The rising rates of oral cancer aren't being caused by tobacco, experts say, but by HPV, the same sexually transmitted virus responsible for the vast majority of cases of cervical cancer in women.
Millions of women and girls have been vaccinated against HPV, or human papillomavirus, but doctors now say men exposed to the STD during oral sex are at risk as well and may have higher chances of developing oral cancer.
About 65 percent of oral cancer tumors were linked to HPV in 2007, according to the National Cancer Institute. And the uptick isn't occurring among tobacco smokers.
"We're looking at non-smokers who are predominantly white, upper middle class, college-educated men," Brian Hill, the executive director of the Oral Cancer Foundation, told AOL News by phone.

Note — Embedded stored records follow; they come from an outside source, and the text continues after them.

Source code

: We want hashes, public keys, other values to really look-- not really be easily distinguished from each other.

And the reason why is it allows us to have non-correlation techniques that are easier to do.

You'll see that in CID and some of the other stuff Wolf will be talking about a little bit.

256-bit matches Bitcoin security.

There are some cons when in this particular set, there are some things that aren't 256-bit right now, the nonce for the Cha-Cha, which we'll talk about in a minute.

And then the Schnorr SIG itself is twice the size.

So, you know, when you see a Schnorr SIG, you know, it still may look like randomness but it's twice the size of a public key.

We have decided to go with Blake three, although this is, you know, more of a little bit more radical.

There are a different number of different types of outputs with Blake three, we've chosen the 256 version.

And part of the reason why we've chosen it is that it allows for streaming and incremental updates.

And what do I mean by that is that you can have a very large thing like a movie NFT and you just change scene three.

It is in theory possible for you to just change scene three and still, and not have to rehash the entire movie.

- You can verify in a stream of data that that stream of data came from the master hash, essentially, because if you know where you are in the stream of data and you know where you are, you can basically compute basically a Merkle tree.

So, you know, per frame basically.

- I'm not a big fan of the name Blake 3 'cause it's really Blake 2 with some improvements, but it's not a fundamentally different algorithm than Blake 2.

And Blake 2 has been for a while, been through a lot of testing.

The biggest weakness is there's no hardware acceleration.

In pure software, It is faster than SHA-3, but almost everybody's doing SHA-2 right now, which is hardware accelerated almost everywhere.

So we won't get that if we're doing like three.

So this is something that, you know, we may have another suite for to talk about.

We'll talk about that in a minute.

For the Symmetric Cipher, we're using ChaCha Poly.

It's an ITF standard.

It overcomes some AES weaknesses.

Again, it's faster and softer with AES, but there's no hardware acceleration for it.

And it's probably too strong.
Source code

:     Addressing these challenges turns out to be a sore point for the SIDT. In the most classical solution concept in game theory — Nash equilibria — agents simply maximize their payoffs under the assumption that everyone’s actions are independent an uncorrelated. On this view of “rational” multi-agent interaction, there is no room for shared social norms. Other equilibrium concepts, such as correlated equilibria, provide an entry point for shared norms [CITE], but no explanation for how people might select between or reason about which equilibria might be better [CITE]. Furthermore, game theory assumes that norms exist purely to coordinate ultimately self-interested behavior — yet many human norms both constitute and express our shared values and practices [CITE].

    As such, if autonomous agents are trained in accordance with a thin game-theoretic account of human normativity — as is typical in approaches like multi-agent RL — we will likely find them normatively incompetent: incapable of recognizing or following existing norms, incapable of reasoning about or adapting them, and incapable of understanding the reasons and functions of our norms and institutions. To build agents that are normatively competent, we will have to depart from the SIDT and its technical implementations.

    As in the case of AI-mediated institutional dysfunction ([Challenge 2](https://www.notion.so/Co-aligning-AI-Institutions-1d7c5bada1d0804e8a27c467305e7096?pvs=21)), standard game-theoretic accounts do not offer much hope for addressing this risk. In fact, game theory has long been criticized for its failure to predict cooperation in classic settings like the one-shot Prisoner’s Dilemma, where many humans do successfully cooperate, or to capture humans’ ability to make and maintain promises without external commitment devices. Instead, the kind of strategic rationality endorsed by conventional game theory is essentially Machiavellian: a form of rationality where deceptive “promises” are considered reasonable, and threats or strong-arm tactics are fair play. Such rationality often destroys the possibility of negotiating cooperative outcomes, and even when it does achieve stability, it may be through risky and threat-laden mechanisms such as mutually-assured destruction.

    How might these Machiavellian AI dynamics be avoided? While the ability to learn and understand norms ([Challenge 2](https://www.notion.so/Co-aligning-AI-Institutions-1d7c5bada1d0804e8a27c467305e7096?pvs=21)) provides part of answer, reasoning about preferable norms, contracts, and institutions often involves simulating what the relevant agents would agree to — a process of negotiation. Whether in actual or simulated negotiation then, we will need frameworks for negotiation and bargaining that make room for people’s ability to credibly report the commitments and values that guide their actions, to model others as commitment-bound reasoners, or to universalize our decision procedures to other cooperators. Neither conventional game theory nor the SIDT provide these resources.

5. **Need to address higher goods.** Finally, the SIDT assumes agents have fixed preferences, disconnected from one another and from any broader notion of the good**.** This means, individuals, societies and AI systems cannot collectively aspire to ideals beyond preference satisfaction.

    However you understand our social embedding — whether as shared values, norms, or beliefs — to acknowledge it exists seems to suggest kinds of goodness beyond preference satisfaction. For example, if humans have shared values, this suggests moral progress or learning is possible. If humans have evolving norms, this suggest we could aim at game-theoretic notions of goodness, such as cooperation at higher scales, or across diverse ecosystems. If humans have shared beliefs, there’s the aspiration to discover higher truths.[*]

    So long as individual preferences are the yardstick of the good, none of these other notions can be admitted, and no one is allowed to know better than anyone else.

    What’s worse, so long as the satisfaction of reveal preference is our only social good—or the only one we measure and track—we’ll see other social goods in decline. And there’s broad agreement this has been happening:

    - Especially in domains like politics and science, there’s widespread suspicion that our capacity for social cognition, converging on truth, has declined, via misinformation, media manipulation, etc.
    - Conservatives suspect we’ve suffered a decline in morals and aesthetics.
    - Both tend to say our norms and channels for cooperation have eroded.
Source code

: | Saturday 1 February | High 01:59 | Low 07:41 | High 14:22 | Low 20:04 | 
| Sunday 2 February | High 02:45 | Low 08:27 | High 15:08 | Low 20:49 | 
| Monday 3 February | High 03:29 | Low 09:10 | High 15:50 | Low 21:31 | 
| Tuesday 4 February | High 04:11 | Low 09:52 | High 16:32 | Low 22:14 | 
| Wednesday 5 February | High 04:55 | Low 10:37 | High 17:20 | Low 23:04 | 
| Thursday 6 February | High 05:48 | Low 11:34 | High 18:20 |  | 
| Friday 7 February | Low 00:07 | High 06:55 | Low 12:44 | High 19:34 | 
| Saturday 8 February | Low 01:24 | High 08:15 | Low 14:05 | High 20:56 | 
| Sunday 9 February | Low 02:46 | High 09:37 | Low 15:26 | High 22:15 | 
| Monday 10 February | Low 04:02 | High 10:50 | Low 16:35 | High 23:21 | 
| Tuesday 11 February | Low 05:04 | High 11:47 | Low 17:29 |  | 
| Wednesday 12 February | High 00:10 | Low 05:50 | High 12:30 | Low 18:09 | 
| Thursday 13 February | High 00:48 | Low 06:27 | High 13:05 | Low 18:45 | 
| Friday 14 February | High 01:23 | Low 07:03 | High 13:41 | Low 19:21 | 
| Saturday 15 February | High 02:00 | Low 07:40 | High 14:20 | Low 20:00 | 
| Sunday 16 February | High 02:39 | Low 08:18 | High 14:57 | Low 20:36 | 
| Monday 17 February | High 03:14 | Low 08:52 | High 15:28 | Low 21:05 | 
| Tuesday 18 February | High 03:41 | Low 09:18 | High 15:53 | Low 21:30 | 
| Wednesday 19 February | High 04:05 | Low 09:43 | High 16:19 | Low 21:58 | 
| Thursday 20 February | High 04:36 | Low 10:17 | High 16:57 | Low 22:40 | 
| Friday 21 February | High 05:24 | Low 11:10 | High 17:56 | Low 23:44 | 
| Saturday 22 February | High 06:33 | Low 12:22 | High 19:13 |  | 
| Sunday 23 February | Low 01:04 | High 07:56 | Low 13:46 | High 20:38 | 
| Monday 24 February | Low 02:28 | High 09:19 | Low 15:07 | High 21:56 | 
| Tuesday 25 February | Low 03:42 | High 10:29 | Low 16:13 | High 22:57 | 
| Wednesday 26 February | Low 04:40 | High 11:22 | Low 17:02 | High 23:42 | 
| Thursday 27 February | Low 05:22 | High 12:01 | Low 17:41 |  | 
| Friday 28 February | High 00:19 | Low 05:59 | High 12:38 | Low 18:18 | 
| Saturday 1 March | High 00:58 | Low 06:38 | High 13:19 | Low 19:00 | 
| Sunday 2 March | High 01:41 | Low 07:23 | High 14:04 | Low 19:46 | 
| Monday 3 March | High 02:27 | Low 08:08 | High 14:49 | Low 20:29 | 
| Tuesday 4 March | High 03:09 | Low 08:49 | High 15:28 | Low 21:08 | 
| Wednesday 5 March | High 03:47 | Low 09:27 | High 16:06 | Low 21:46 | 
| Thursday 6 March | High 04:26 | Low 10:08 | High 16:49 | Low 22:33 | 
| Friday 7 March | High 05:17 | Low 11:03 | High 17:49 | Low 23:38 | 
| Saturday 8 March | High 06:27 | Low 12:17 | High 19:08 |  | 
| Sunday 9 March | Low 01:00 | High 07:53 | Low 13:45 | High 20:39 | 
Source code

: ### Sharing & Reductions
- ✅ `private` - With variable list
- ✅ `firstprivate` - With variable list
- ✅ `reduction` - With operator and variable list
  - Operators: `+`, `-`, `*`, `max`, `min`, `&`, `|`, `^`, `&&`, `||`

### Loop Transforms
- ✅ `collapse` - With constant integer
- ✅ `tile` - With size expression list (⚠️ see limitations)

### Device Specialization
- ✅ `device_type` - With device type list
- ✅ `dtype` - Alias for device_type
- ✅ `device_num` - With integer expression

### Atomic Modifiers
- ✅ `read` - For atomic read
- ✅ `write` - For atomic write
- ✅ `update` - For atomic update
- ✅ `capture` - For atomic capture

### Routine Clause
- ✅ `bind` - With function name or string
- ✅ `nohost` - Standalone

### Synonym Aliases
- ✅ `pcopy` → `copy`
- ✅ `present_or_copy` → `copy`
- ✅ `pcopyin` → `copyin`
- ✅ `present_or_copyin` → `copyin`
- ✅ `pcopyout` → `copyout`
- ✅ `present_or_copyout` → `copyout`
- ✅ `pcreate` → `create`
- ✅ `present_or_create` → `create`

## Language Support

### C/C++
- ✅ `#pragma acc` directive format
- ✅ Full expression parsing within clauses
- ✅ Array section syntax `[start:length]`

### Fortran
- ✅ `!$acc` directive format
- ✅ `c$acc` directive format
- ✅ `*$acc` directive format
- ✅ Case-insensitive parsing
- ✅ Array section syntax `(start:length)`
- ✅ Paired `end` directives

Tobacco use has declined over the past decade, but rates of HPV infections have risen and affect at least 50 percent of the sexually active American population, according to the Centers for Disease Control.
HPV-16, the strain of the virus that causes cervical cancer in women, has become the leading cause of oral cancer in non-smoking men, Hill said, citing research in the New England Journal of Medicine.
"When the No. 1 cause of your disease goes down [tobacco use], you would expect that the incidence of disease would go down, but that hasn't happened," he said. "In our world, this is an epidemic."